Eudowood Division of Pediatric Respiratory Sciences, Johns Hopkins University School of Medicine, Baltimore, Maryland, United States of America.
PLoS One. 2011;6(11):e27784. doi: 10.1371/journal.pone.0027784. Epub 2011 Nov 18.
Progressive lung disease accounts for the majority of morbidity and mortality observed in cystic fibrosis (CF). Beyond secondhand smoke exposure and socio-economic status, the effect of specific environmental factors on CF lung function is largely unknown.
Multivariate regression was used to assess correlation between specific environmental factors, the presence of pulmonary pathogens, and variation in lung function using subjects enrolled in the U.S. CF Twin and Sibling Study (CFTSS: n = 1378). Significant associations were tested for replication in the U.S. CF Foundation Patient Registry (CFF: n = 16439), the Australian CF Data Registry (ACFDR: n = 1801), and prospectively ascertained subjects from Australia/New Zealand (ACFBAL: n = 167).
In CFTSS subjects, the presence of Pseudomonas aeruginosa (OR = 1.06 per °F; p<0.001) was associated with warmer annual ambient temperatures. This finding was independently replicated in the CFF (1.02; p<0.001), ACFDR (1.05; p = 0.002), and ACFBAL (1.09; p = 0.003) subjects. Warmer temperatures (-0.34 points per °F; p = 0.005) and public insurance (-6.43 points; p<0.001) were associated with lower lung function in the CFTSS subjects. These findings were replicated in the CFF subjects (temperature: -0.31; p<0.001; insurance: -9.11; p<0.001) and similar in the ACFDR subjects (temperature: -0.23; p = 0.057). The association between temperature and lung function was minimally influenced by P. aeruginosa. Similarly, the association between temperature and P. aeruginosa was largely independent of lung function.

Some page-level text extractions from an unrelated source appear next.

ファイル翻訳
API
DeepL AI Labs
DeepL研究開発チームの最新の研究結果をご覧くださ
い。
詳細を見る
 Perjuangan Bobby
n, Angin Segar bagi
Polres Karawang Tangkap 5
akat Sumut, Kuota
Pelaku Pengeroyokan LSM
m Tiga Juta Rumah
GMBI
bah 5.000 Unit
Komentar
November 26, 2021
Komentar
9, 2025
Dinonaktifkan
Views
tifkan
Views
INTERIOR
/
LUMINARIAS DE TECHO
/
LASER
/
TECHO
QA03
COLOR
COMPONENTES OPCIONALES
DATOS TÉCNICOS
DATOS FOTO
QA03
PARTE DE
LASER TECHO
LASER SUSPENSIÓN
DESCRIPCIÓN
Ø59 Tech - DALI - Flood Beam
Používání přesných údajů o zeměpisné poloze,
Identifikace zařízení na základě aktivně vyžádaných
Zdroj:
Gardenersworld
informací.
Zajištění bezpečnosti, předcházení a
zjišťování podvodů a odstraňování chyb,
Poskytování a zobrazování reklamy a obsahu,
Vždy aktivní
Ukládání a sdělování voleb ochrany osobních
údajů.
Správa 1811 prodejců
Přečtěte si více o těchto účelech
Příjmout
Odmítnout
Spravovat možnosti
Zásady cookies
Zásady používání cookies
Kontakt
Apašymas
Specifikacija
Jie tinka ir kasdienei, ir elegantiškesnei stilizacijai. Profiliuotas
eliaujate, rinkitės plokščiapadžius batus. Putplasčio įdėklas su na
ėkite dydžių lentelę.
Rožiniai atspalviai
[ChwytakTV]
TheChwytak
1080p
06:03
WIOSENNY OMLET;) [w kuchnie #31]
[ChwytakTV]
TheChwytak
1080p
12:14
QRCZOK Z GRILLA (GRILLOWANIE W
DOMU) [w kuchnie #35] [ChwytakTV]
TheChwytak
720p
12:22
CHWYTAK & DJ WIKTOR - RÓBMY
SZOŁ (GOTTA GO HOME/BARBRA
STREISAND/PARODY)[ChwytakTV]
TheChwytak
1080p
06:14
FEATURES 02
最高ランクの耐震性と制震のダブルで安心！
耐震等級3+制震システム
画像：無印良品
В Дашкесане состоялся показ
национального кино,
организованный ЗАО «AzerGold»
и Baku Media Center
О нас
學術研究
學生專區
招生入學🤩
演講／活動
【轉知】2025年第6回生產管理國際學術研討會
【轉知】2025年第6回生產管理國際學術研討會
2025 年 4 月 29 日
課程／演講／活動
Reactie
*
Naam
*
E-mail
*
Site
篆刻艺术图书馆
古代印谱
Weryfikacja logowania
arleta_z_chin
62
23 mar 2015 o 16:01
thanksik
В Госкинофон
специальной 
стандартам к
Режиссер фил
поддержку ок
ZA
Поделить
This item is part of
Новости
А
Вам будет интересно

Ambient temperature is associated with prevalence of P. aeruginosa and lung function in four independent samples of CF patients from two continents.
肺部进行性病变是囊性纤维化(CF)患者发病率和死亡率升高的主要原因。除了二手烟暴露和社会经济地位外,特定环境因素对 CF 患者肺功能的影响在很大程度上尚未可知。
采用多元回归分析方法,评估了美国 CF 双胞胎和同胞研究(CFTSS:n=1378)中特定环境因素、肺部病原体存在与肺功能变化之间的相关性。在美国 CF 基金会患者登记处(CFF:n=16439)、澳大利亚 CF 数据登记处(ACFDR:n=1801)和前瞻性确定的澳大利亚/新西兰受试者(ACFBAL:n=167)中对有统计学意义的相关性进行了验证。
在 CFTSS 受试者中,铜绿假单胞菌(OR=每升高 1°F 增加 1.06;p<0.001)的存在与较暖的年平均环境温度有关。这一发现独立地在 CFF(1.02;p<0.001)、ACFDR(1.05;p=0.002)和 ACFBAL(1.09;p=0.003)受试者中得到了复制。较暖的温度(每降低 0.34°F;p=0.005)和公共保险(-6.43 分;p<0.001)与 CFTSS 受试者的较低肺功能有关。这些发现复制到了 CFF 受试者(温度:-0.31;p<0.001;保险:-9.11;p<0.001),在 ACFDR 受试者中也相似(温度:-0.23;p=0.057)。铜绿假单胞菌与温度和肺功能之间的关联受温度的影响很小。同样,温度与铜绿假单胞菌之间的关联在很大程度上与肺功能无关。
在来自两个大陆的四个独立的 CF 患者样本中,环境温度与铜绿假单胞菌的流行和肺功能有关。